Well I'll admit I really! enjoyed this one. The Eleven was a villain who genuinely and completely scared me, and sinse I was making chilly at the time that is saying something. I don't know what it was, the unpredictability, the fact that the different encarnations were almost like a twisted version of the Doctor, from the thuggish and psychotic six to the swarve number four, or whether it was that I really! didn't know where the Eleven would go, who around him would live or die.
I'm really hoping his plot in the next 16 stories keeps up with him.

Liv is one of these companions I tend to really enjoy while she's there, but unfortunately forget about. Maybe it's because compared to most others she doesn't run on pyrotecnics or quirks, she's just a compitant and somewhat scarred veteran who has a relaxed friendship with number eight, indeed compared with his shenanigans with such emotional characters as Lucy, Charley and C'riz, not to mention Miss Molly Tardibox o'sullivan, I suspect someone as relatively calm as Liv is a nice change :D. Indeed your summation of her as down to earth I totally agree with.

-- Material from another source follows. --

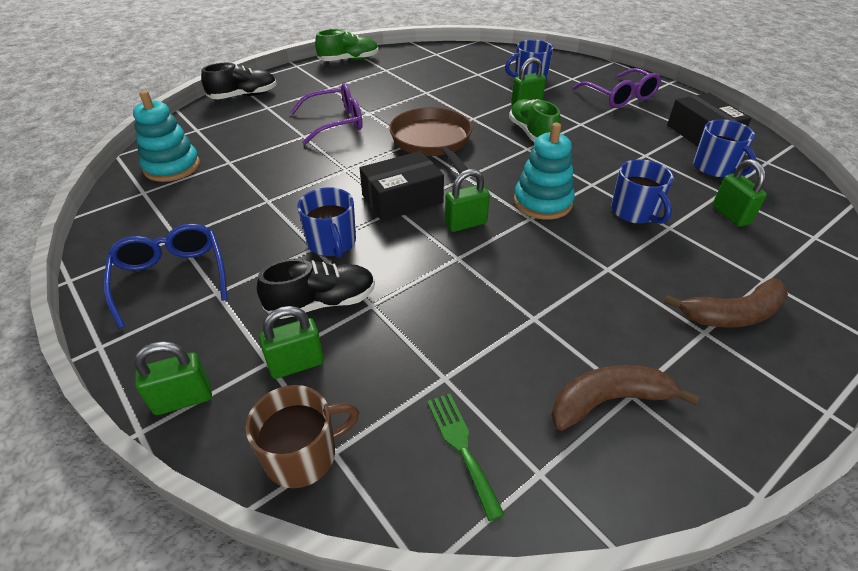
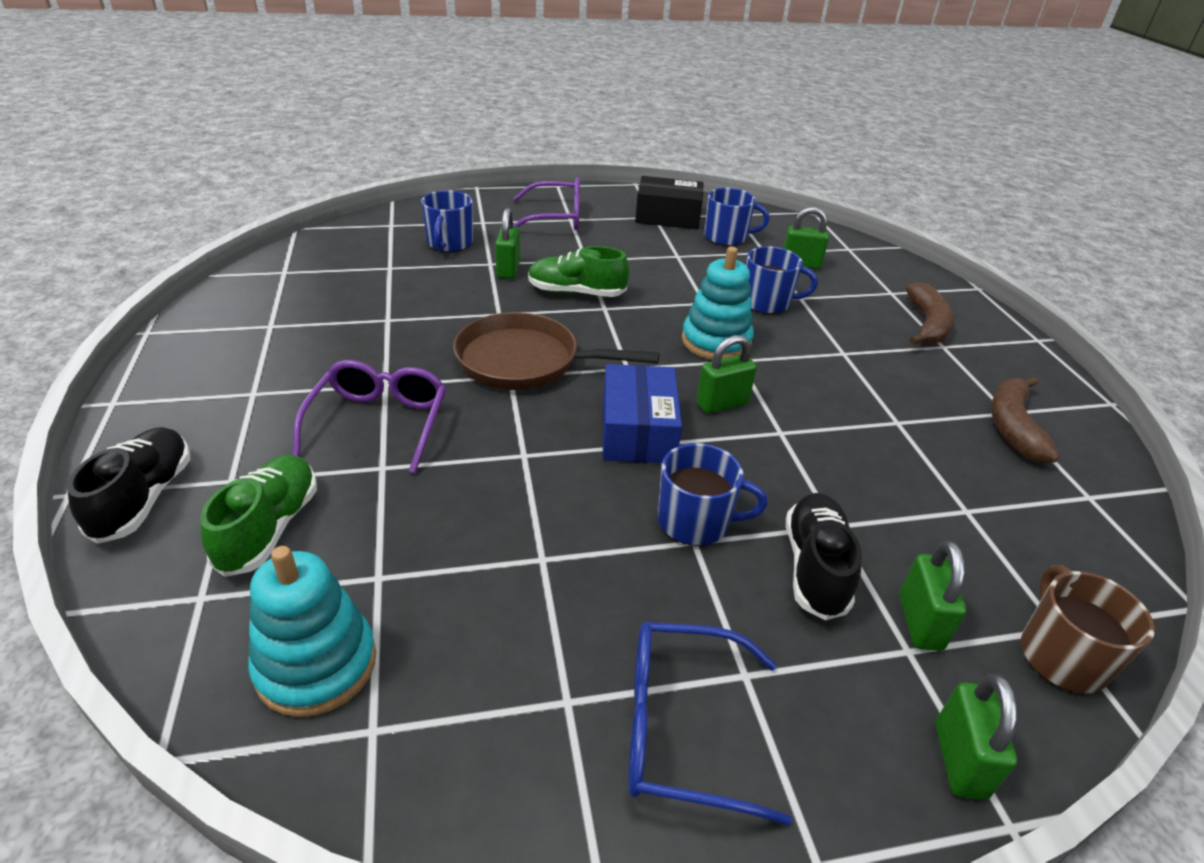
camera: 65 degrees left, 5 degrees down
(349, 60) = (183, 345): green shoe -> green shoe (269, 528)
(402, 199) = (638, 430): black box -> blue box
(462, 447) = (1057, 532): green fork -> none
(466, 224) = (722, 403): green padlock -> green padlock turned 60 degrees clockwise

I also absolutely loved the way Gallifrey was portrayed in this story. To be honest this is the first time I've ever really got the sense of Galifrey as an actual place with students and halls of residence and prisons and normal stuff like that. IN the Galifrey miniseries it almost felt like the entirety of Galifrey was just the capital, it would be like someone trying to get an idea of life in the Usa by watching the West wing. However seeing timelord students, timelord police officers and such other relaxed people, I actually got the sense this was a real planet wwere people had lives, albeit rather incomprehensible and somewhat hide bound lives at times.

Beware! Here doth come spoilage!

My only real issue with this one was Liv. The hole Hostage thing really disappointed me, sinse it so much feels like "Well you get to live because your a main character", and sinse one of the things that made the Eleven so scary to me was the fact that he was! someone who killed on a whim (something which was a shock after watching Moffat who were nobody dies). I actually wish there had been a better reason to keep liv with him, for example maybe requiring a human eye for the retinal scanner ala Evelyn in Appocalypse element. Also sorry but really the mental image of the eleven with Liv on a chain just is wrong on so many levels :D.

Then again, I loved the fact Kiani died. She was setup so much as a substitute companion, indeed I wondered if she'd be with the doctor (or the eleven), throughout the hole box set, and then to have the eleven first toy with, then kill her was entirely unexpected, and I love having my expectations of who will live shaken in this way.

I do wish the Mcguffiny mcguffinax had not been so blatantly introduced, but then again this is Doctor who, and there did have to be a reason for the Eleven's long term plans, still it might have been nice if the structure wasn't quite as blatant, I am also suspecting that something related to regeneration itself is in the offing given the eleven's particular problem, and the fact that the Eleven's number eight is so singular compared to the other ten.

So, definitely looking forward to seeing where this will go. With the time war stuff on the way I'm really pleased Bf could come up with something so inventive, particularly for the Eighth doctor.